Ex-companheira de cela de Dilma Rousseff na época da ditadura militar, ela foi convidada pelas companheiras mineiras para participar do bordado de uma manta para a ex-presidente. "Estive em BH para ver como o coletivo atuava e fui me maravilhando com aquela ideia", conta. "Como socióloga, eu queria responder a duas questões: como e por que esse trabalho mobiliza tanta gente?"

Em 2018, Lenira estava no Fórum Social Mundial em Salvador com outras mulheres de São Paulo, Belo Horizonte e Rio de Janeiro, quando a notícia da morte de Marielle Franco chocou o país. "Assim que os armarinhos abriram, compramos 200 metros de fita preta para colocar nos braços de 1.000 pessoas em sinal de luto", relembra. Ainda hoje, a socióloga diz que as respostas para suas perguntas são um mistério: "A pesquisa continua na minha cabeça".

Atividade ancestral

Com frequência o grupo recebe convites para aderir a causas. "Já fomos chamadas a somar pela luta antimanicomial e a nos manifestar em apoio às causas indígenas, falar sobre a violência contra a mulher", conta a arquiteta e urbanista Lígia Rocha, 43 anos.
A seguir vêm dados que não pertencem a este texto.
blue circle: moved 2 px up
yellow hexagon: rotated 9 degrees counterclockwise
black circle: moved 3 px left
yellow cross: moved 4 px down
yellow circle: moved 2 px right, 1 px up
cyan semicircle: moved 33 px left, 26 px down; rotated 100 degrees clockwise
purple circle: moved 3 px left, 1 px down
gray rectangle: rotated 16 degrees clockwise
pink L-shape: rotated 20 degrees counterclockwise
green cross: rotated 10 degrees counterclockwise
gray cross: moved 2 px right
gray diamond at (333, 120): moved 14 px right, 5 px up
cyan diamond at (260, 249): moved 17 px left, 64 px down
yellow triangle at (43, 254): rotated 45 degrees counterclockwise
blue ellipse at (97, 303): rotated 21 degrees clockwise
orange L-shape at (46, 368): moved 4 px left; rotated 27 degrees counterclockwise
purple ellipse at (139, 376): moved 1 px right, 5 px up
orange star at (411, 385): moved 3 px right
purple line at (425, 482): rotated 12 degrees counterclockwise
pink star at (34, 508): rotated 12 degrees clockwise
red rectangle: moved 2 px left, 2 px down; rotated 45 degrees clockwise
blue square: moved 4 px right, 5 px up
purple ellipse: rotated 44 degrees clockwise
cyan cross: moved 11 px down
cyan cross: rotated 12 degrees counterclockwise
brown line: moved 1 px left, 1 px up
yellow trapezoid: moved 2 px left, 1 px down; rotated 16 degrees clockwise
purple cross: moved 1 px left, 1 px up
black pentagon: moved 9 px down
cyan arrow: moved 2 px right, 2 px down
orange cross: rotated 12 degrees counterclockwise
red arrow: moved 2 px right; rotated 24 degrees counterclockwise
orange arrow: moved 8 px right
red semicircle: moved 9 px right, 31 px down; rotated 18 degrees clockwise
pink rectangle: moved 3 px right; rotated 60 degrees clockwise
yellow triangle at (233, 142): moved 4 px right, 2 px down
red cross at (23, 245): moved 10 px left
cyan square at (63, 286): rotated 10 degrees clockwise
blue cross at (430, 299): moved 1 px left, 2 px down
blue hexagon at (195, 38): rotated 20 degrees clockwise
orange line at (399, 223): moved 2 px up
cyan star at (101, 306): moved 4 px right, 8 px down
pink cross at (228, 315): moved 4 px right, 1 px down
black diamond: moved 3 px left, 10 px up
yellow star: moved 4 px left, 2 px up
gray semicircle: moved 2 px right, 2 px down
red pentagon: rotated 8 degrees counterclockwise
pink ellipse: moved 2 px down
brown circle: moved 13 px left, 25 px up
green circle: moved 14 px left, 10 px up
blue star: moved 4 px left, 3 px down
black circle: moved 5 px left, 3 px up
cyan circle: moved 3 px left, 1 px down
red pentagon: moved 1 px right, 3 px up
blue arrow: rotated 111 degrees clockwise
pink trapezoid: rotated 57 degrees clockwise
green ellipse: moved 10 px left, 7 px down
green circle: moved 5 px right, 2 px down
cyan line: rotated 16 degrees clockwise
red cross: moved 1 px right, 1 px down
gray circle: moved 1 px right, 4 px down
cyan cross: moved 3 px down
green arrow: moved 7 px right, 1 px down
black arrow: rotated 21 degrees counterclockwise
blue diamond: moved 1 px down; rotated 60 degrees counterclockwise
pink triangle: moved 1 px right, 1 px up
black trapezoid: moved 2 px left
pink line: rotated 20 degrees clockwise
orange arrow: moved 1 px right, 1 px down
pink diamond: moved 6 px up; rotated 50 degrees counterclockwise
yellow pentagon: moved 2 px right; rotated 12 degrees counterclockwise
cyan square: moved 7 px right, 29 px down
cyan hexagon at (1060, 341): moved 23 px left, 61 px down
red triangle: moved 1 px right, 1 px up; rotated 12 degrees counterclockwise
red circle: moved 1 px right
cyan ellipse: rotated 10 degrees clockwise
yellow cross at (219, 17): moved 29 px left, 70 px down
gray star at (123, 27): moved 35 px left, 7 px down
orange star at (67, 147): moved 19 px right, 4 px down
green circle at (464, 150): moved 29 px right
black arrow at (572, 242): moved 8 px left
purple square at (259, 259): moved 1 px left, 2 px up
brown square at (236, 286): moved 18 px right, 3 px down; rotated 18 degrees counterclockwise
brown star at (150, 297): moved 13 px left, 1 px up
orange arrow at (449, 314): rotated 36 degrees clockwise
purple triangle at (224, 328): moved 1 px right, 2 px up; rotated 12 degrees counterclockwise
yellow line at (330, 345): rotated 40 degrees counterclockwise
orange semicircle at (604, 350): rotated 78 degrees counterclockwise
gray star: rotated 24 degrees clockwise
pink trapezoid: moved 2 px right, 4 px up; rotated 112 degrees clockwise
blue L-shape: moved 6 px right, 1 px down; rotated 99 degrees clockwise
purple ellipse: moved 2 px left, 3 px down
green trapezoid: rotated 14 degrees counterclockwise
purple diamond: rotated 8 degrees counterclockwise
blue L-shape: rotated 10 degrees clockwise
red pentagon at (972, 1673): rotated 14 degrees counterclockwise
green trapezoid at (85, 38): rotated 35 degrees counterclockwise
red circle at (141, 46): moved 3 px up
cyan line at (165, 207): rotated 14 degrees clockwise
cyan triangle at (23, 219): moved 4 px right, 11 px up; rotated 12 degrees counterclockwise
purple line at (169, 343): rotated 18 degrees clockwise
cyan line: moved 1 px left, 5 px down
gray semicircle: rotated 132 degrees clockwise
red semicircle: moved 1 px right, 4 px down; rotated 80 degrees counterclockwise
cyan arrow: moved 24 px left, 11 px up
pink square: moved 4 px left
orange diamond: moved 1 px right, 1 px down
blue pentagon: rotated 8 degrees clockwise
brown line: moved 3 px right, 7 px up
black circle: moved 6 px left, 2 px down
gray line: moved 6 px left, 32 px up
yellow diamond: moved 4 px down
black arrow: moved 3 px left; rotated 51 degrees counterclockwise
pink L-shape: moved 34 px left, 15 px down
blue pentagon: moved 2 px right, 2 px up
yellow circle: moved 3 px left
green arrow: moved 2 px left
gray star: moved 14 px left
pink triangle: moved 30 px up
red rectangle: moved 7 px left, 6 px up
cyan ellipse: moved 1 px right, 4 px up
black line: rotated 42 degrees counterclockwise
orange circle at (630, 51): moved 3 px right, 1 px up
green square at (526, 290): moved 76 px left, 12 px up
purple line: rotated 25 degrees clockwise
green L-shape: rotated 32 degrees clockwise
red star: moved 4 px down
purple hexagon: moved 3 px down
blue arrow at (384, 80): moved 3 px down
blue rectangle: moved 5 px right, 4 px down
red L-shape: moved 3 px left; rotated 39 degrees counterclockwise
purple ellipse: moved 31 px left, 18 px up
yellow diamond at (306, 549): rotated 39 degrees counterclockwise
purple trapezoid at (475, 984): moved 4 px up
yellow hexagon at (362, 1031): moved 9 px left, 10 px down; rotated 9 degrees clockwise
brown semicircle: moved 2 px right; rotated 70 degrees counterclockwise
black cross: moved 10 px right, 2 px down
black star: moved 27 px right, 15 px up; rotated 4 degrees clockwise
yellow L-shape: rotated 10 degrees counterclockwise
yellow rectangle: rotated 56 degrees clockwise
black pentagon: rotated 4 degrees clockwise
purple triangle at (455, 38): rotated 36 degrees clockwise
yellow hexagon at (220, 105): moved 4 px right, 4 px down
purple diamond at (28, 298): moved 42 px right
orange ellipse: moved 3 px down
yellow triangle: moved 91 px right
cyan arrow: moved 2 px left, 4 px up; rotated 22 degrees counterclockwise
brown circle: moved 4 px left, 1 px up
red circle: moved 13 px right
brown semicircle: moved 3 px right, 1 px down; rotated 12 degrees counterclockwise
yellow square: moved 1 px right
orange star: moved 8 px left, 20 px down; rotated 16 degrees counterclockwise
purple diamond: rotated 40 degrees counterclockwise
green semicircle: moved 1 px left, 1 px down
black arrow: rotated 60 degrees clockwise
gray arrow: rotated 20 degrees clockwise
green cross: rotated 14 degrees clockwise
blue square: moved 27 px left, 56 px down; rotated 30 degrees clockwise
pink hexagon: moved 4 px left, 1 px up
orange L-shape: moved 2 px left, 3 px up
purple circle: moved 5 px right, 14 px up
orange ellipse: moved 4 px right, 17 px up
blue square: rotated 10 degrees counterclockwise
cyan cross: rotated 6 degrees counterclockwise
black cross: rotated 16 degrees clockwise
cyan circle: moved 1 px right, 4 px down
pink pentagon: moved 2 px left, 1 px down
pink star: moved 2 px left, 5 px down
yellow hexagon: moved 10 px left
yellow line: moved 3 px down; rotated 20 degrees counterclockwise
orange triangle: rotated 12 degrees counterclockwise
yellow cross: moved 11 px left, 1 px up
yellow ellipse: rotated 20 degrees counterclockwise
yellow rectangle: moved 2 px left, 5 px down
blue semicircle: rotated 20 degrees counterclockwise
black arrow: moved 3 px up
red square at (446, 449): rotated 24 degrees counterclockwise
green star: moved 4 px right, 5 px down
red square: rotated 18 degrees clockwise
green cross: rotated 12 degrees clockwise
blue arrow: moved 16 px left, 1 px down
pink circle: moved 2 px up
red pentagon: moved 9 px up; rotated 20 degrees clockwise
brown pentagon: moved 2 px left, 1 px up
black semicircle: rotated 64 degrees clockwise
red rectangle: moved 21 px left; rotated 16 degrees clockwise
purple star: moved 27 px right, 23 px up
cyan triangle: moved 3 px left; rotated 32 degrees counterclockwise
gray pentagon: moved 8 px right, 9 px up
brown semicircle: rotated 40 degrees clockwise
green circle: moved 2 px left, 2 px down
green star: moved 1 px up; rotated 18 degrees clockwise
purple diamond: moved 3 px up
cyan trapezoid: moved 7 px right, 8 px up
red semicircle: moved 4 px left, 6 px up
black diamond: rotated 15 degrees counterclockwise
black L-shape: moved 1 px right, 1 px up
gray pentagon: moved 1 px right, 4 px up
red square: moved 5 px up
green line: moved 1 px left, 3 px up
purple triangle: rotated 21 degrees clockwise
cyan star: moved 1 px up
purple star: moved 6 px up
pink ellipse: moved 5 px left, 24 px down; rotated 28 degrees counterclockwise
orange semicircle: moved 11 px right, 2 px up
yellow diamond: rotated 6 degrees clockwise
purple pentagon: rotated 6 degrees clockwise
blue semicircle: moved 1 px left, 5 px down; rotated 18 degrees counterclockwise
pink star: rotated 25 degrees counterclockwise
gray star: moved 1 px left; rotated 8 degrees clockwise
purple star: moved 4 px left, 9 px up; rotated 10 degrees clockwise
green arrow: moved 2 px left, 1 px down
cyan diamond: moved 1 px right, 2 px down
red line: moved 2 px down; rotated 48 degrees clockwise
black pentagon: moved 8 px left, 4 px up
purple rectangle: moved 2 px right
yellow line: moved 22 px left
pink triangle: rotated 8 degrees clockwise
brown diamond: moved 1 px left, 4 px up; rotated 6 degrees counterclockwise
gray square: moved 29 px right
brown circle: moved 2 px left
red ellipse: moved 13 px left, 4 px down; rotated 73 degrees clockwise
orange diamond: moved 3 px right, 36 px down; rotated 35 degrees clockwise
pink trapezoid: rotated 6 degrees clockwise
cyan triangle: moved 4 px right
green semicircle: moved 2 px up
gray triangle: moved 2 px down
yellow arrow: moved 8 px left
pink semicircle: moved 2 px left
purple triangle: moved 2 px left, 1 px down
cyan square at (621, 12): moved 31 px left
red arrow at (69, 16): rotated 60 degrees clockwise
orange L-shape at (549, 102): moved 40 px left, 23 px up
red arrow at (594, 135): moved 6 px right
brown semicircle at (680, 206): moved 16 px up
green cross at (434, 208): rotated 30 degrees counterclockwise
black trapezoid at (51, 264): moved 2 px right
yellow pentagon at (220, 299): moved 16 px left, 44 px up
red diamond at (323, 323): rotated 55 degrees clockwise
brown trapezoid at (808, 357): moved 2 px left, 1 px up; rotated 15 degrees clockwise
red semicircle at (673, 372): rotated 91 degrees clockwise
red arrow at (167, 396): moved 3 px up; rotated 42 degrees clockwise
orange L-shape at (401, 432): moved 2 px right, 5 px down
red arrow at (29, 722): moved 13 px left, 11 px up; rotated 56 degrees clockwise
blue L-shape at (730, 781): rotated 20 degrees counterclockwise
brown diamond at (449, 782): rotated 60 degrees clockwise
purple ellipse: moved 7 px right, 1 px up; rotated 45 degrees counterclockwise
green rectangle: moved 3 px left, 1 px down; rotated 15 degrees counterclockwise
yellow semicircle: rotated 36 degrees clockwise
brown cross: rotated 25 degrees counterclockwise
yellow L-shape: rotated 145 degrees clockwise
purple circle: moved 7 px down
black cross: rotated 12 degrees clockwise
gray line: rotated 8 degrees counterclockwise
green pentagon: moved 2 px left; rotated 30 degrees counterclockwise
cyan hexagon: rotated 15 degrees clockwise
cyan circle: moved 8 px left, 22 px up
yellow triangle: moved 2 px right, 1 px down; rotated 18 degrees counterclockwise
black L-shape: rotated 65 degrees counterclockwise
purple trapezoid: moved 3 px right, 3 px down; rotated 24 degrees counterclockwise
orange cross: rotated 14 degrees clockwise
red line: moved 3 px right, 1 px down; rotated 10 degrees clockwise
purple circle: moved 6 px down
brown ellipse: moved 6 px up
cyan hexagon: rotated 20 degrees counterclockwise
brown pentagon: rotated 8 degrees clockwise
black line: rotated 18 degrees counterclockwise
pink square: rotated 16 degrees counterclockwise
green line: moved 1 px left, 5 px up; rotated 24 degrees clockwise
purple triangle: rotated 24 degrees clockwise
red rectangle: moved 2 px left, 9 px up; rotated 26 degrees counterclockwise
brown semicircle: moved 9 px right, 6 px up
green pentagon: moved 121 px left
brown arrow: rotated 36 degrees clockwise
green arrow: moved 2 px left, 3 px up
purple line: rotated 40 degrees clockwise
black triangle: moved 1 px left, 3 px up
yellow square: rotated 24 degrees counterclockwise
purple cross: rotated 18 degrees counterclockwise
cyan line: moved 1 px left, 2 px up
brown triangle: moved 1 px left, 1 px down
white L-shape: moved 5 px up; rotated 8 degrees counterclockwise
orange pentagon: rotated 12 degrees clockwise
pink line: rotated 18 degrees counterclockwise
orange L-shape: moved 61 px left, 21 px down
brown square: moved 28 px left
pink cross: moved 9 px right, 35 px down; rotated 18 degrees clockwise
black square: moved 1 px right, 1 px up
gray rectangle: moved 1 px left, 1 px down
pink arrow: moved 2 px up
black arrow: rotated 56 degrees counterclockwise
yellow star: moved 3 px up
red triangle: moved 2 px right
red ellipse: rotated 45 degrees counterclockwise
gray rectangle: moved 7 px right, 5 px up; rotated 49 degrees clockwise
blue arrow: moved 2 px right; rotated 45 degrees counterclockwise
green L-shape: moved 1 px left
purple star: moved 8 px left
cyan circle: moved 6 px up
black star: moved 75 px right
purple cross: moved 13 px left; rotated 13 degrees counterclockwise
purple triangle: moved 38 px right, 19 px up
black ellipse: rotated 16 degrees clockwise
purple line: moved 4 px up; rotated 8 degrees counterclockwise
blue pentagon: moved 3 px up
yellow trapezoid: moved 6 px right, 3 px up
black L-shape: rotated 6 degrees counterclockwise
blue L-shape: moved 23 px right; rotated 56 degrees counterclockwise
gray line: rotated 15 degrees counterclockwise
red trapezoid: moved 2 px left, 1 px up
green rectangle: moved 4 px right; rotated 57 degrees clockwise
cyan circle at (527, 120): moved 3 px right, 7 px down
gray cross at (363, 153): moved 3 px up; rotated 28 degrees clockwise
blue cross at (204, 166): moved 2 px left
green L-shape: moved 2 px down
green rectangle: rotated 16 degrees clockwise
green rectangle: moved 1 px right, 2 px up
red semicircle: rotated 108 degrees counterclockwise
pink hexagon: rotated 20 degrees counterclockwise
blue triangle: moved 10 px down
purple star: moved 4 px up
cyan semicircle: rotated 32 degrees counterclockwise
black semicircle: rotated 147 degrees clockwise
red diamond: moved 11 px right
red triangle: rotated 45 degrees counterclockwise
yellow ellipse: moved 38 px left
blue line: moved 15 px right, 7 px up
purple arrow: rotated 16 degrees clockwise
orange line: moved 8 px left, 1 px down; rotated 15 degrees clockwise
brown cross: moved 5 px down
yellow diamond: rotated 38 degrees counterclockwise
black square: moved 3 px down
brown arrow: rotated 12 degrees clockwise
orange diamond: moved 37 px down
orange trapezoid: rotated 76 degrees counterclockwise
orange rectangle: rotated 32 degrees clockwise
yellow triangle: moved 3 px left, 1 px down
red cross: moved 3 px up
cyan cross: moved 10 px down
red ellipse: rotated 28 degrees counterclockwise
Ela conheceu o Linhas de Sampa durante a campanha para as eleições presidenciais em 2018 no Largo da Batata. "Encontrei essas mulheres bordando em uma mesa. É super interessante o fenômeno dessa bordação, dá vontade de ir conversar. Foi assim que eu me aproximei: fui perguntar o que elas estavam fazendo e de pronto elas sacaram um pedaço de pano e um conjunto de linhas. Foi arrebatador na minha vida, um encontro de almas", diz.

Nossos quadradinhos bordados são panfletos que você não joga no lixo depois de ler, pode pôr na mochila ou no peito com um alfinete
Lenira Machado, socióloga e uma das fundadoras do Linhas de Sampa

A rapidez com que o coletivo se manifesta em relação aos temas quentes —os bordados são fotografados e as imagens são postadas no perfil do grupo no Instagram— é fruto de uma coordenação colegiada. As integrantes se distribuem entre receber doações de material, cortar os panfletos, escrever as frases, elaborar os desenhos e composições, riscar os panfletos (quando passam o desenho para o tecido). "É uma rede incrível que funciona direitinho", diz Lígia.

"São montes de braços trabalhando juntos, muitas mãos e muitas linhas de amarrar tudo", define ela. "E, cá entre nós, são mulheres muito incríveis. Mulheres que já enfrentaram duras pelejas. É uma geração que enfrentou a ditadura, militaram na redemocratização. São mulheres muito atentas."